On Tuesday, life got a whole lot easier when I Installed Anaconda – Navigator. Up until this point I was writing my python scripts in TextWrangler Editor on the Mac which was not ideal.

Through Anaconda, I discovered Spider IDE which was like a breath of fresh air. No longer did I have to worry about aligned spaces, open and closed parenthesis, curly and square brackets.
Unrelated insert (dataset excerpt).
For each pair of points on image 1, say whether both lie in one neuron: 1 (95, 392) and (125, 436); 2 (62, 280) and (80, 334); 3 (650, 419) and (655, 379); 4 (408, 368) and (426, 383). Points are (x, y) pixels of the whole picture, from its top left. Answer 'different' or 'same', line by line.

Now with the proper IDE environment I was able to begin my journey down the Pandas Jungle…

Here is what I did:

Completed the course of Pandas Fundamentals
Installed Anaconda Panda Python Module, SQL Lite
Created Pandas/Python Scripts:

Read in CSV file (Tate Museum Collection) and output to pickle file
Read in JSON file write output to screen
Traverse directories with multiple JSON files and write output to a file
Perform iteration, aggregation, and filtering (transformation)
Created indexes on data from CSV file for faster retrieval or data
Read data source (Tate Museum Collection) and output data to Excel Spreadsheets, with multiple columns, multiple sheets, and with colored columns options
Connects to RDBMS using SQLAlchemy module (Used SQL Lite Database as POC) which creates a table and writes data to the table from a data source (pickle file)
Create JSON file output from a data source (pickle file)
Create graph using matplotlib.pyplot and matplotlib modules. See attachment.

**Bonus Points ** Continued to drudge old nightmares from freshman year of Highs school as I took a stroll down memory lane with distribute binomials, perfect square binomials, difference of square binomials, factor perfect square trinomials and factor difference of squares, F.O.I.L. and other Algebraic muses.

In addition, revisited conjugating verbs in Español and writing descriptions (en Español) for 9 family members Next Steps..
There are many places I still need to explore..

Below are some topics I am considering:

A Return to SQL Server Advanced Features:

– Columnstore Indexes
– Best practices around SQL Server AlwaysOn (Snapshot Isolation/sizing of Tempdb, etc)

Getting Started with Kubernetes with an old buddy (Nigel)
Getting Started with Apache Kafka
Understanding Apache ZooKeeper and its use cases

I will give it some thought over the weekend and start fresh on Monday.
Stay safe and Be well

—MCS